Dans le cadre du projet IRADA Bizerte, un programme de reconversion a été proposé aux pêcheurs coralliens de la région pour qu’ils deviennent scaphandriers-soudeurs. En effet, le métier de pêcheur corallien devient une activité non rentable du fait des restrictions environnementales de plus en plus importantes. Gnetnews s’est rendu au chantier naval de Menzel Bourguiba avec des responsables du programmes IRADA. Le but de cette visite est de créer un partenariat entre la CMRT et les futurs plongeurs-soudeurs.

Lancé officiellement en 2018, le programme IRADA est destiné à promouvoir la formation professionnelle, le secteur privé et les projets de développement dans huit gouvernorats : Gabès, Médenine, Gafsa, Kasserine, Sfax, Sidi Bouzid, Bizerte et Jendouba.

Financé par l’Union européenne à hauteur de 34 millions d’euros, ce programme devrait se poursuivre jusqu’en 2022.

Les subventions sont allouées au financement des projets privés (10 millions d’euros), au développement de la formation professionnelle publique (10 millions de dinars), à l’assistance technique (5,8 millions de dinars) et à la gestion et l’exécution (5,5 millions de dinars).

« Parmi les activités identifiées dans la région pour bénéficier des interventions du programme IRADA figurent l’industrie laitière, la culture de l’artichaut, la formation en soudure sous-marine, l’installation du gaz naturel ou encore la production de l’huile de maïs », nous explique Bechir Ayari, chargé de la formation professionnelle à l’antenne IRADA de Bizerte.

C’est suite à une demande forte des pêcheurs de corail que le projet de reconversion en scaphandriers-soudeur est né. En effet, l’activité n’étant plus rentable, de nombreux jeunes se retrouvent au chômage. Afin d’assurer leur formation, Sylvain Castanet, scaphandrier professionnel, est venue spécialement du sud de la France pour une expertise afin de voir si le chantier naval de Menzel Bourguiba pourrait devenir un endroit où les jeunes apprentis pourrait s’exercer lors de leur formation. « Je suis agréablement surpris par le niveau d’équipement de ce chantier naval. Il y a tout ce qu’il faut comme équipement pour assurer la formation des jeunes », a-t-il affirmé.
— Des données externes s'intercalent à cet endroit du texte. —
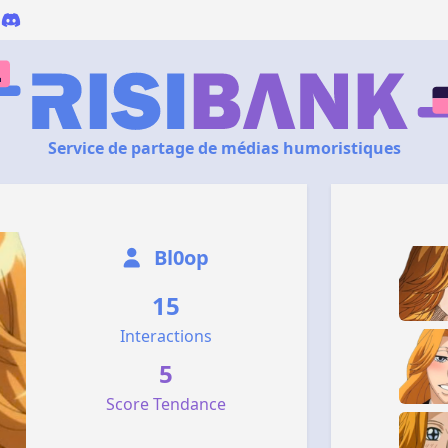
Service de partage de médias humoristiques
Bl0op
15
Interactions
5
Score Tendance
Pour le moment une soixantaine de candidats se sont manifestés pour bénéficier de ce programme de reconversion. Une sélection drastique sera mise en place car, selon Mr Castanet, « c’est un métier difficile, très risqué et qui demande beaucoup de professionnalisme ». Ainsi, la sélection sera basée sur leurs compétences dans l’eau, un test psychologique et technique. La formation se déroulera sur une période de 4 à 8 semaines, selon les profils et se fera au Centre de formation professionnelle de Menzel Bourguiba

L’objectif de ce projet est de développer l’employabilité des jeunes dans la région… aussi bien en Tunisie qu’à l’international. En effet, le métier de plongeur-soudeur est très demandé dans plusieurs pays. « Là où il y a de l’eau, il y a de la demande » nous dit Sylvain Castanet. Les sites dans lesquels les scaphandriers-soudeur sont demandés sont notamment les chantiers navals, les plateformes pétrolières offshore ou encore les ports.
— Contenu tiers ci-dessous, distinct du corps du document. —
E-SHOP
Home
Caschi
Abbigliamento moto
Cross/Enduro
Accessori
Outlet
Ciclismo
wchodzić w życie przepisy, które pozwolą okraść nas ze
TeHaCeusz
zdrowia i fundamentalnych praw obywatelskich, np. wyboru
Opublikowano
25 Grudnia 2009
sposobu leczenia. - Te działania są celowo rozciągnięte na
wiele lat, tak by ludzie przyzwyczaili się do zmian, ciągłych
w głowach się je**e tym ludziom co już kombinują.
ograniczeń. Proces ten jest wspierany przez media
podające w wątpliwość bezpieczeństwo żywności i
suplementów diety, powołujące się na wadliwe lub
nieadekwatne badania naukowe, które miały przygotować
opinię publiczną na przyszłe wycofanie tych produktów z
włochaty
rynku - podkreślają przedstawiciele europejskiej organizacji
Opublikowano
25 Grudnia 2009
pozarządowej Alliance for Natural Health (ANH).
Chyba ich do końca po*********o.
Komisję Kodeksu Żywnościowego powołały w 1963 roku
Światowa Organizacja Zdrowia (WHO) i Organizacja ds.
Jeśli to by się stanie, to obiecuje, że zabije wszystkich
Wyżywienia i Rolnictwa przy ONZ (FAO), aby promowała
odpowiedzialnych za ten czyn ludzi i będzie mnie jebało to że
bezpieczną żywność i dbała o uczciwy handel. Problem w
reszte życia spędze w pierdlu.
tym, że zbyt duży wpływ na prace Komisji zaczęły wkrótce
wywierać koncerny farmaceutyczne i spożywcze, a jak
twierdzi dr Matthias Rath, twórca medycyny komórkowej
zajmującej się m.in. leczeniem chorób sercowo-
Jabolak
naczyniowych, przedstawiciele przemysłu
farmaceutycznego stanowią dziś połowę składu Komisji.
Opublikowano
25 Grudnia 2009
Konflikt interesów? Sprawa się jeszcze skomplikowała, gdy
Mais pour pouvoir intégrer le métier, une certification internationale est nécessaire. Il s’agit de la certification appelée IMCA (Certificat d’Aptitude à l’Hyperbarie), qui permettra à ces jeunes, une fois formés, de pouvoir prétendre à des postes à l’étranger.

En Tunisie et notamment dans la région de Bizerte le métier sera à l’avenir très demandé. En effet, la construction du Pont de Bizerte, qui démarrera en 2020, nécessitera de la main d’oeuvre de ce type.